# please help wheels



## tourgide (Feb 6, 2012)

son in law got 2012 popo sportsman 500 wants wheels are they all 4/156 or are they front 4/156 rear 4/110 what happened he bought 27 10 12 tires an they rub on front he dont want wheel spacers but we dont no what wheels to get


----------



## Polaris425 (Dec 16, 2004)

All new Polaris should be 4/156 on all 4. Only the old SRA ones had a dif. rear hub. And they were 4/4. Not 4/110. 

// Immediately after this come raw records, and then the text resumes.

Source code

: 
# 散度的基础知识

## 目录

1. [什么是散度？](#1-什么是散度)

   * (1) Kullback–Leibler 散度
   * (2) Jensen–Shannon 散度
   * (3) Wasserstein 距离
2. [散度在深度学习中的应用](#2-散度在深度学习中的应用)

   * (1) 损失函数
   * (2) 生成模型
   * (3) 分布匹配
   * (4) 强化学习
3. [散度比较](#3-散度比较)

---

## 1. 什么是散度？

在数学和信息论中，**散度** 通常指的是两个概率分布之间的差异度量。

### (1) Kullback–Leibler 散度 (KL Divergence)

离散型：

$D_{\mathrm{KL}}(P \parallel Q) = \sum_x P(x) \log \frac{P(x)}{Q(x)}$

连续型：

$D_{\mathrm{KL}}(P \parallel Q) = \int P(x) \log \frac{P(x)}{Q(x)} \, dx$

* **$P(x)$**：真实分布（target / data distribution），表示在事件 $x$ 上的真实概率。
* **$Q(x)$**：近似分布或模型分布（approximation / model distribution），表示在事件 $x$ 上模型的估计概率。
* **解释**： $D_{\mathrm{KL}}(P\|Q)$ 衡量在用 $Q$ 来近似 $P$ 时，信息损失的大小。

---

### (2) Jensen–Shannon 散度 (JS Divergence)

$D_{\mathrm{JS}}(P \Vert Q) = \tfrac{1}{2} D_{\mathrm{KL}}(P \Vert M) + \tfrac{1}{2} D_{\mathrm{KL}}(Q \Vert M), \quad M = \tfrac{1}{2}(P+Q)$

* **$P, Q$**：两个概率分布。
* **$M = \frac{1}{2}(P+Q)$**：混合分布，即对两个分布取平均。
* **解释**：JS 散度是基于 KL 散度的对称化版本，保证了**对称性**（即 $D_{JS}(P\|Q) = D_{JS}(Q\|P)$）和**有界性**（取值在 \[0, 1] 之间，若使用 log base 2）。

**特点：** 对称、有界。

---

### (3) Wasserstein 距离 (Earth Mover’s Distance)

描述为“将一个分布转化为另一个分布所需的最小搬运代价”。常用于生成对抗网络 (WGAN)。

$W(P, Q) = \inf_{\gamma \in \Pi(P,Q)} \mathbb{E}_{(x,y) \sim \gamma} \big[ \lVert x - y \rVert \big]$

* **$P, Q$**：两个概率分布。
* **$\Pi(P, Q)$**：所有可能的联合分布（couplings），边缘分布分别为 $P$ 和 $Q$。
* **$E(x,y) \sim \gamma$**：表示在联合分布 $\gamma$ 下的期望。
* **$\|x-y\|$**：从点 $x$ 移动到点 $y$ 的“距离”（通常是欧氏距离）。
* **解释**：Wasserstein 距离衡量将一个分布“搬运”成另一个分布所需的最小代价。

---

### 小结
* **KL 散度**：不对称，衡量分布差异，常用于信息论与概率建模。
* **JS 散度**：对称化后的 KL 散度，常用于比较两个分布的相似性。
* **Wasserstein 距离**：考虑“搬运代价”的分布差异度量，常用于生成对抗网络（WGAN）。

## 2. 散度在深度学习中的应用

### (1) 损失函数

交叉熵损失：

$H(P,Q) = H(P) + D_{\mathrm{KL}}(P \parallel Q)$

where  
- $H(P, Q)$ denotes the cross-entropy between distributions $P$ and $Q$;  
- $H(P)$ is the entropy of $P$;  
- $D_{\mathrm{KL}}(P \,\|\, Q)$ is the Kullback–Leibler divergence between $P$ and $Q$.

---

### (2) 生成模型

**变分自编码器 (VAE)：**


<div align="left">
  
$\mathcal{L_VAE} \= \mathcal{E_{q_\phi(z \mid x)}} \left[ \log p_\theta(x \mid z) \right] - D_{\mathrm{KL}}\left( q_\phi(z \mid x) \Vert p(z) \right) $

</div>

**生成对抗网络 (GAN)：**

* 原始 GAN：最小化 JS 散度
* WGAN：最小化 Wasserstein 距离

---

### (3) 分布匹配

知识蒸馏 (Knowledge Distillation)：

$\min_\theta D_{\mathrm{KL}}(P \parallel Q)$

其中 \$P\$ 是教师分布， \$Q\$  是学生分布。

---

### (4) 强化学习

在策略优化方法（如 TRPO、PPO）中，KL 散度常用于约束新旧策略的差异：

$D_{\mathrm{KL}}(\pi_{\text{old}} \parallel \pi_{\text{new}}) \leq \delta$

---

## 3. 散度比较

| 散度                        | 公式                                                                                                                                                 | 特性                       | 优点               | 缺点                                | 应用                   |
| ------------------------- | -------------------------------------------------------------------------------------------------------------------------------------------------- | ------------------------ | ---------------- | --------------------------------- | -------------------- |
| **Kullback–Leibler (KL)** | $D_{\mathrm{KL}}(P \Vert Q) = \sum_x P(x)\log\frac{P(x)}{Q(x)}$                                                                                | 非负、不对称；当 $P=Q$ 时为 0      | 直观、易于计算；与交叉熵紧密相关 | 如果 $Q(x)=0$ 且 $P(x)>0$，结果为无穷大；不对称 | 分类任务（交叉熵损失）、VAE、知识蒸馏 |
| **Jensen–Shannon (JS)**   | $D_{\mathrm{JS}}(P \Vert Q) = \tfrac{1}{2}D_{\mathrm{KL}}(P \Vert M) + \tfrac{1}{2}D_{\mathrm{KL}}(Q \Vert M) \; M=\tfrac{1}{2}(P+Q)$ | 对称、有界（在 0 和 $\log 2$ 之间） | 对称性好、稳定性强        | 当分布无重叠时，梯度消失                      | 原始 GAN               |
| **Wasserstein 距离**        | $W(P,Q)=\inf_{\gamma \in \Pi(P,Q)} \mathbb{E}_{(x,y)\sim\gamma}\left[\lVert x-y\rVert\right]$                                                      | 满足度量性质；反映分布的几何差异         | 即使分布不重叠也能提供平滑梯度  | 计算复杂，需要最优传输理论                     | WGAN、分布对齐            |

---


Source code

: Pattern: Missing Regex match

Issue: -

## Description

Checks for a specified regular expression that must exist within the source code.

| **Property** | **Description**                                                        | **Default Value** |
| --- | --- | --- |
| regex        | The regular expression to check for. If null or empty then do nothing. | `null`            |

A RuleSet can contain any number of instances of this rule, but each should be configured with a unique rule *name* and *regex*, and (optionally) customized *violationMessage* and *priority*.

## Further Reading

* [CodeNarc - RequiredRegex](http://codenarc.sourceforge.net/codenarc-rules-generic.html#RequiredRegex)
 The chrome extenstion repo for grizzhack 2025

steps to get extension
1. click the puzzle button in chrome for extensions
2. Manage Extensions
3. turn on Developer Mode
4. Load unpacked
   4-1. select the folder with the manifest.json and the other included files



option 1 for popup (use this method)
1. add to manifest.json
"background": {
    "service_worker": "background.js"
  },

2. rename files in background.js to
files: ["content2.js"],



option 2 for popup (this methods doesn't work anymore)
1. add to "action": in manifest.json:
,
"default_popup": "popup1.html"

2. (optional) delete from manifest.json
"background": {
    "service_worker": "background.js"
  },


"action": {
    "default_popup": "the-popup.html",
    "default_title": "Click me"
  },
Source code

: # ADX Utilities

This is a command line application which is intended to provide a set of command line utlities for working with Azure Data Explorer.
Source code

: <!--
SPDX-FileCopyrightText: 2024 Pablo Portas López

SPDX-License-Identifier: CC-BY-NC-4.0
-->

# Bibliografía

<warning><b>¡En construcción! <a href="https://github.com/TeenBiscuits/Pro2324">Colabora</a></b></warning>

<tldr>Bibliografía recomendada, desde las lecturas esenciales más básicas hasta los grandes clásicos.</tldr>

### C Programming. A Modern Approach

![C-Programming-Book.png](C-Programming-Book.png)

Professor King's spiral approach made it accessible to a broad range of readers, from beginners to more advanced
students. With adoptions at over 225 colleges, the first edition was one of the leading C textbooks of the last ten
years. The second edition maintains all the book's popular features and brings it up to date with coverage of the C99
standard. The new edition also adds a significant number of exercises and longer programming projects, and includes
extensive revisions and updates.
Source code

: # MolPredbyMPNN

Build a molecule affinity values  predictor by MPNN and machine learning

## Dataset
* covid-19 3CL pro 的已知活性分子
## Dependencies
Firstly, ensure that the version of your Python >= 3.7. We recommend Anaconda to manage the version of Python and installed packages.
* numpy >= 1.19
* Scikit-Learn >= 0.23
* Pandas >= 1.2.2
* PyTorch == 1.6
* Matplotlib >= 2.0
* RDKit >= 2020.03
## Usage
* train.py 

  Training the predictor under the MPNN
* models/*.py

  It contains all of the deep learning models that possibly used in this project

As far as what wheels, that's up to you. I would imagine any normal IRS offset aftermarket rim would work & fix the rubbing issue. 

What's it rubbing? Shock?


----------



## tourgide (Feb 6, 2012)

thanks the tie rod end is rubbing


----------



## Polaris425 (Dec 16, 2004)

Yeah that makes sense. 

Just some regular offset aftermarket wheels should solve that issue. I tried to search for the offset info but can't find it yet. You just need to make sure that the aftermarket ones have at least 1" more offset than the stock. But any good tire/rim dealer should be able to tell you that, if you cant find the info in your owners manual. You could always lay the rim flat and measure it yourself.


----------



## tourgide (Feb 6, 2012)

thanks again popo dealer hooked him up with some ss rims cleared them good


----------